La Fao ha in organico 3.600 dipendenti, più della metà nella sua sede centrale, a Roma. Gli stipendi non sono proprio da fame, visto che assorbono gran parte delle entrate dell’Agenzia. Per intenderci un assunto «P-1» (cioè il livello più basso degli entry level professionals) guadagna un minimo netto di 34.760 dollari se è single. Se ha famiglia, anche se sua moglie lavora, la retribuzione sale a 36.849 dollari. E poi c’è il Post adjustment, la percentuale di incremento dello stipendio che dovrebbe garantire uno standard di vita equivalente indipendentemente dal luogo di lavoro, che varia da sede a sede. Per Roma il valore è pari al 77,9 per cento.
Dunque la busta paga più magra per un dipendente Fao specializzato che lavora nella Capitale è pari a 61.838 dollari, che crescono automaticamente ogni due anni. Niente male. Anche perché se il neoassunto non è italiano per i primi 30 giorni avrà diritto al Dsa, una diaria che rende meno traumatico il trasferimento. Nel 2005 il Daily substistence allowance per Roma era pari a 286 dollari al giorno, più 168,74 come contributo per l’alloggio. E in più, ogni due anni, si ha diritto a un volo andata e ritorno per la nazione d’origine insieme ai propri familiari.

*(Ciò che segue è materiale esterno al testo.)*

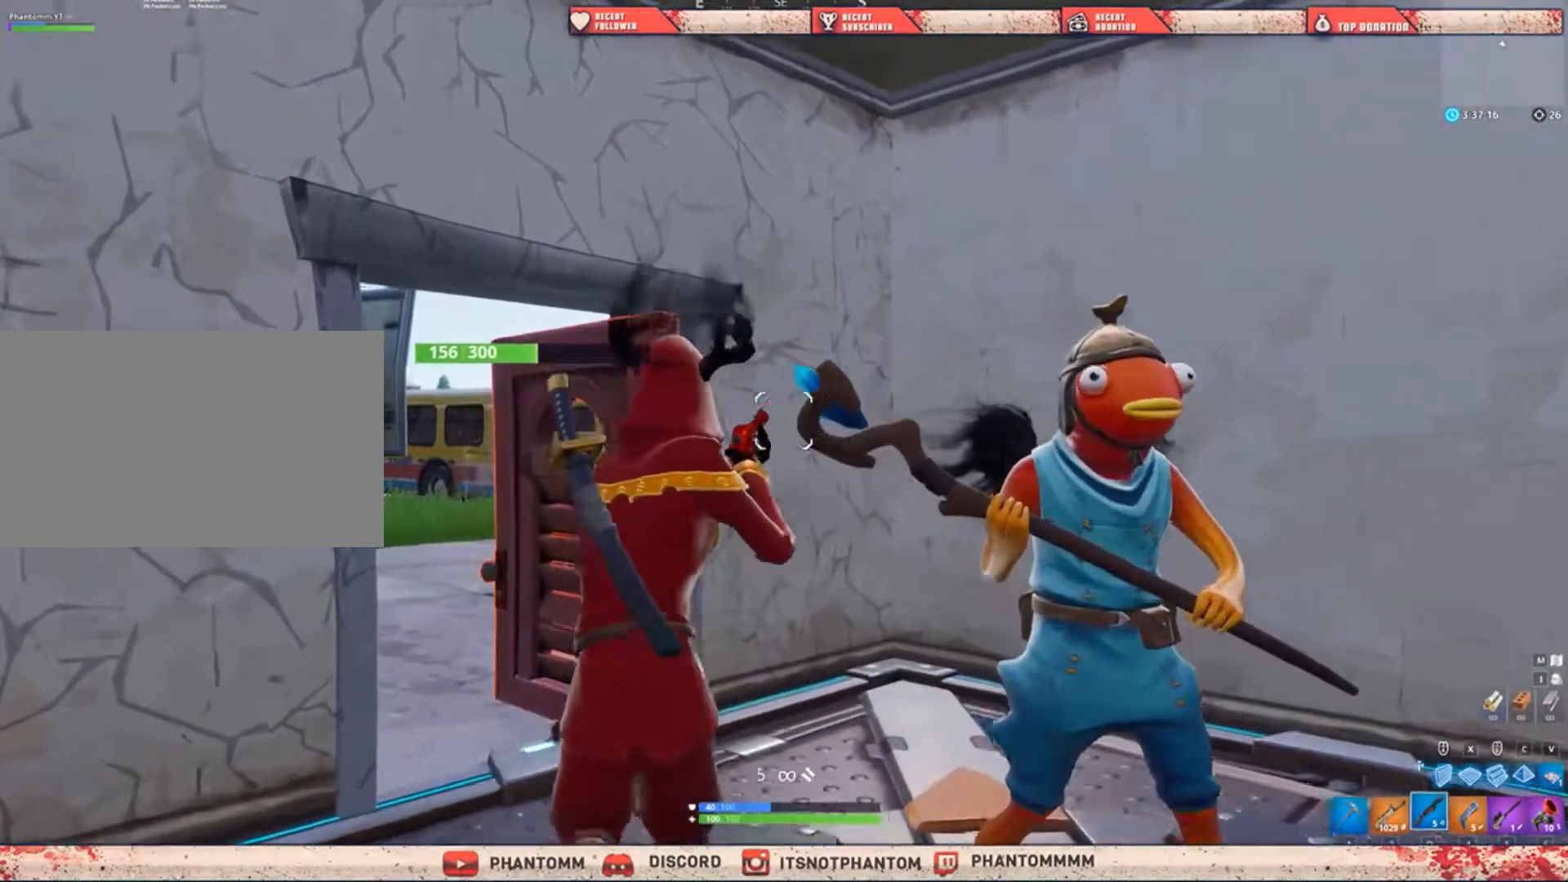
{"keys": ["5", "a", "shift", "w"], "mouse": [], "mouse_move": "left", "events": [[67, "e", "down"], [167, "a", "down"], [167, "e", "up"], [400, "5", "down"]]}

Ovviamente i salari salgono, e molto, con i livelli. Un middle level P-4 con famiglia può arrivare a 157mila dollari, un senior level P-5 a 177mila, i direttori (D-1 e D-2) arrivano a superare quota 200mila dollari. Non va male ai circa 2000 dipendenti inquadrati come General staff. Un autista, di livello G-3, ha un minimo salariale, netto e in euro, di 31.370 euro. Una segretaria (G-7) avanti in carriera può arrivare alla rispettabile cifra di 73.490 euro.

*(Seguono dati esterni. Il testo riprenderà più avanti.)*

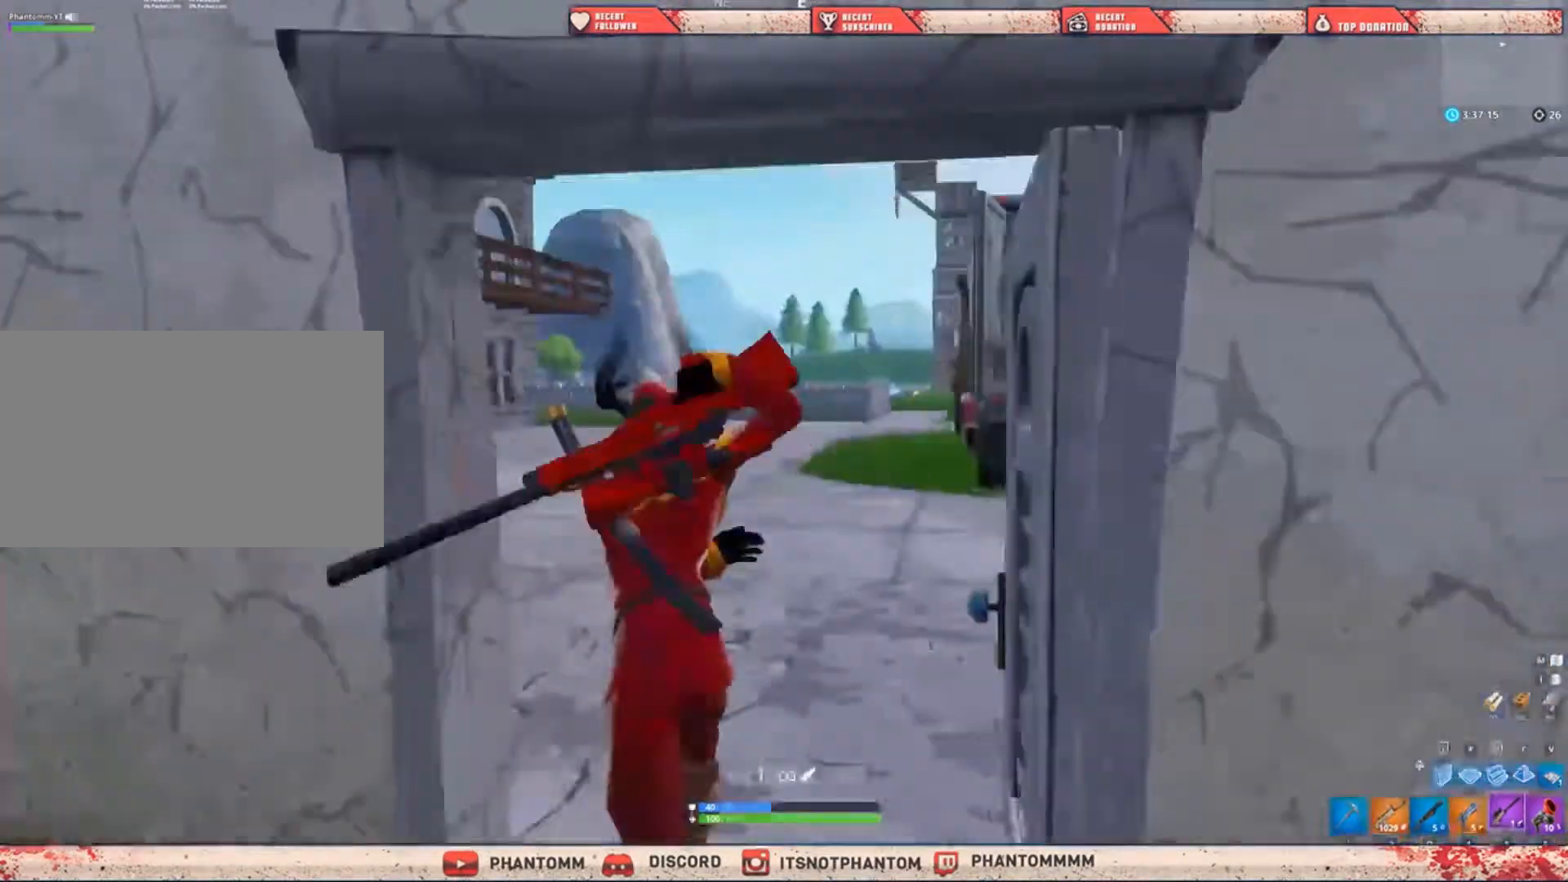
{"keys": ["a", "shift", "w"], "mouse": [], "events": [[33, "5", "up"], [333, "space", "down"], [467, "space", "up"]]}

Il già citato Dsa, dunque oltre 450 euro tra diaria e rimborso alloggio, spetta anche a chi viene spedito a Roma in missione da altre sedi, per esempio per prendere parte a un vertice, e a studiosi e personalità invitate dall’Agenzia.
Che pure, come si diceva, non se la passa benissimo. Per limitare i costi di organizzazione dell’appuntamento che comincia oggi (e per il quale è stato chiesto un finanziamento ad hoc) ha chiesto ai propri dipendenti di prestarsi volontariamente a svolgere altre mansioni, dando una mano alla segreteria organizzativa o al cerimoniale, senza percepire retribuzioni ulteriori. Quanto ai costi per il soggiorno delle delegazioni, quelle sono a carico dei governi. Che, magari alle prese con fame e siccità nei confini nazionali, in trasferta non badano a spese: nel centro di Roma c’è il tutto esaurito, anche negli alberghi da 5-600 euro a notte.